WORK INSTRUCTIONS >>
Across all the records, filter for lines with the word "TRIANGLE" and copy them.

================

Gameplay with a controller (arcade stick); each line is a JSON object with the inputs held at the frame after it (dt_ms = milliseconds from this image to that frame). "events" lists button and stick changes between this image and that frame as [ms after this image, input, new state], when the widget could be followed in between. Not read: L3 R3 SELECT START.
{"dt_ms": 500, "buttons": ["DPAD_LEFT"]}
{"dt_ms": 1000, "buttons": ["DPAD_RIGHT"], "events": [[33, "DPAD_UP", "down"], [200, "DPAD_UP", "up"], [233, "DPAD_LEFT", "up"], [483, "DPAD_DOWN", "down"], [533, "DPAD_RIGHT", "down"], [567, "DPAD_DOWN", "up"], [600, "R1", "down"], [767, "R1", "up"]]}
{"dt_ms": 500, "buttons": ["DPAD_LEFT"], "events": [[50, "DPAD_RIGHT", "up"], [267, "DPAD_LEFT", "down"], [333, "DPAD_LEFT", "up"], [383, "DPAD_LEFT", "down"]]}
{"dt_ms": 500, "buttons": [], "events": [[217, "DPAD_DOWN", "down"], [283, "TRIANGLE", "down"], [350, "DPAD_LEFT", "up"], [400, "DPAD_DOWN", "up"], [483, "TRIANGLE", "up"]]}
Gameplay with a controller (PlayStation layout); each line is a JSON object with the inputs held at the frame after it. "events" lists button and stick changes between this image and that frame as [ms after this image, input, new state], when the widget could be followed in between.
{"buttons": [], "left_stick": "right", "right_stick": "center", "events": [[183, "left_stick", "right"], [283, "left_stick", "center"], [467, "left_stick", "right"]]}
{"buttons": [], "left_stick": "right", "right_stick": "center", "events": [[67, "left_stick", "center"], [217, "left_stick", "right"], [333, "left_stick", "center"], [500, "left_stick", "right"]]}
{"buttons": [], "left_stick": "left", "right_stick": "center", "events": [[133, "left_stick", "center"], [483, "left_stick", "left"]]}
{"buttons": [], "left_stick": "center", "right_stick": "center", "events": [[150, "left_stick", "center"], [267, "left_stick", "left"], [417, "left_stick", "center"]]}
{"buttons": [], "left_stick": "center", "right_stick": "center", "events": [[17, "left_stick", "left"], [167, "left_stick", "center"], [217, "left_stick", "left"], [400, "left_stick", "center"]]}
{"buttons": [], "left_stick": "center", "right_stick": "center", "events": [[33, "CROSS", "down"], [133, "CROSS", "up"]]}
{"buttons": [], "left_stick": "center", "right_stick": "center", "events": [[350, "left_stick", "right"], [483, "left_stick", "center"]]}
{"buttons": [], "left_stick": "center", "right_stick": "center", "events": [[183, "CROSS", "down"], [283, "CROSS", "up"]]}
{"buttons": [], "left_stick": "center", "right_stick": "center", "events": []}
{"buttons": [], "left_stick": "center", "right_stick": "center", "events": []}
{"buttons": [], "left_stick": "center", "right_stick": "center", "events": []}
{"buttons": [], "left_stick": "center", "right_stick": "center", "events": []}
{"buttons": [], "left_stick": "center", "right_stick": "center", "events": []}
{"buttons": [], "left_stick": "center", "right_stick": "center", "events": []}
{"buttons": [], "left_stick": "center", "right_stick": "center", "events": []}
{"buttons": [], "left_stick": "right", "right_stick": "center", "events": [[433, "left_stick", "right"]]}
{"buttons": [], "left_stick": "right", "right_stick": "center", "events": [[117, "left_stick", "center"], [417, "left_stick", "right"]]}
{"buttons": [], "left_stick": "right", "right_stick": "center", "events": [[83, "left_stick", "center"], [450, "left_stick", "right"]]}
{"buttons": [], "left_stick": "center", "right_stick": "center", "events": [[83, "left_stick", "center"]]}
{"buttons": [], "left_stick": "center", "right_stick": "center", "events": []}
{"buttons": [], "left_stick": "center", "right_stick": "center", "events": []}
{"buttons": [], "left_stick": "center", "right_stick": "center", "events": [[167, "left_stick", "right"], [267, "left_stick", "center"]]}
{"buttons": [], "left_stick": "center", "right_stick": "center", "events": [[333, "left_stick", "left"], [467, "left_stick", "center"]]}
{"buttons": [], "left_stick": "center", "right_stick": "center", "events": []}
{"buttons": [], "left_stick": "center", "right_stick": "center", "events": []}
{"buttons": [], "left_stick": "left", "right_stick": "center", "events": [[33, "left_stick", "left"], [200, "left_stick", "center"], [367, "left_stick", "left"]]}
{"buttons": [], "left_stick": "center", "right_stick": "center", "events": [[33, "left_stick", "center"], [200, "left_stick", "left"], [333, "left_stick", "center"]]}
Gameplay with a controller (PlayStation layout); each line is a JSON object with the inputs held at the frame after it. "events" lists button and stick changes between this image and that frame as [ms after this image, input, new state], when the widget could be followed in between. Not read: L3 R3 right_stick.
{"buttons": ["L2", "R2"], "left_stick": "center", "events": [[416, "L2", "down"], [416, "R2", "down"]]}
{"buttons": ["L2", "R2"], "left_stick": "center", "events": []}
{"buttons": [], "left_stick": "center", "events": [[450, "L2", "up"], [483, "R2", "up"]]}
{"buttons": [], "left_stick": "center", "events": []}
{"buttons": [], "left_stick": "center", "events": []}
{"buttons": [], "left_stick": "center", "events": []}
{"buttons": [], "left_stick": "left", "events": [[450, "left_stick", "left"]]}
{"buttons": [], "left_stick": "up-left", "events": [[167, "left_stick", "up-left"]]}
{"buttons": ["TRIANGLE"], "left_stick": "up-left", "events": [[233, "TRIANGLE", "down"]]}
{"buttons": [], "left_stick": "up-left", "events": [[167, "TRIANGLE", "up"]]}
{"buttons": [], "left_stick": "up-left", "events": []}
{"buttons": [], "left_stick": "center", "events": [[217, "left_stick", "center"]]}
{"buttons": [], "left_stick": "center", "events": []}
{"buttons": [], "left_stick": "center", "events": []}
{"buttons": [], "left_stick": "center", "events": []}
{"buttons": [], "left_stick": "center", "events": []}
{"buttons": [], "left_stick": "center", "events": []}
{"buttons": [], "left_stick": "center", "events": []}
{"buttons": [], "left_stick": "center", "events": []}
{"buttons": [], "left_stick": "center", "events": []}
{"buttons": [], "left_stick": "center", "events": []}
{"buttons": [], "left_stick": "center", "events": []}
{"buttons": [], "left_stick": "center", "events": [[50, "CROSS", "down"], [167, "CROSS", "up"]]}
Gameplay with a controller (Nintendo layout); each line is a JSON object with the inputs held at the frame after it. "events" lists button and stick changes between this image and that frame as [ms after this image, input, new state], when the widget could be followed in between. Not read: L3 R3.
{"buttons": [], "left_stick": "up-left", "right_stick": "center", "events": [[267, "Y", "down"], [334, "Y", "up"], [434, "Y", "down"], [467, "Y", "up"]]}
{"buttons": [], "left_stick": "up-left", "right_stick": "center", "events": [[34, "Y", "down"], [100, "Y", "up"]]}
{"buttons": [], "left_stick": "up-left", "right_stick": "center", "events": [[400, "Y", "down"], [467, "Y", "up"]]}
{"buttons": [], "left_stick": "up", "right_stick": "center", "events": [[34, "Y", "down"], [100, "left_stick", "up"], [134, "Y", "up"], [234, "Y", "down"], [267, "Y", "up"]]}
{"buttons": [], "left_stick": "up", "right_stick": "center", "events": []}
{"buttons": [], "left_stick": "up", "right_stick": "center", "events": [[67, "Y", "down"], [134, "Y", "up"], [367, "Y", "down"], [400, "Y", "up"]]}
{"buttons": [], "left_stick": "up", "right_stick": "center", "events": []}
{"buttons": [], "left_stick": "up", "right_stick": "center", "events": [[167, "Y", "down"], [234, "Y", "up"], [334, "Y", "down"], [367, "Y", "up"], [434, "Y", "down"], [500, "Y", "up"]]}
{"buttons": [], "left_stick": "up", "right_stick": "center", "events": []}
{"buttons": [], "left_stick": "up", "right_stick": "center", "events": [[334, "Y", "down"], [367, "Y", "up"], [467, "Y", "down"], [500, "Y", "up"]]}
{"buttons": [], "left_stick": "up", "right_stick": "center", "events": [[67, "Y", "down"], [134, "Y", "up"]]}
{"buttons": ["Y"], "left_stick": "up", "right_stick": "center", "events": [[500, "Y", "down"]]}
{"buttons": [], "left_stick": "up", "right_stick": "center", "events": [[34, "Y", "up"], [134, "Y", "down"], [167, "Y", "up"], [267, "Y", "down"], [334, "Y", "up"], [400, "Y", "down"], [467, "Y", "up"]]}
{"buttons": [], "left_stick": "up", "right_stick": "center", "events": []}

================

RESPONSE >>
{"dt_ms": 500, "buttons": [], "events": [[217, "DPAD_DOWN", "down"], [283, "TRIANGLE", "down"], [350, "DPAD_LEFT", "up"], [400, "DPAD_DOWN", "up"], [483, "TRIANGLE", "up"]]}
{"buttons": ["TRIANGLE"], "left_stick": "up-left", "events": [[233, "TRIANGLE", "down"]]}
{"buttons": [], "left_stick": "up-left", "events": [[167, "TRIANGLE", "up"]]}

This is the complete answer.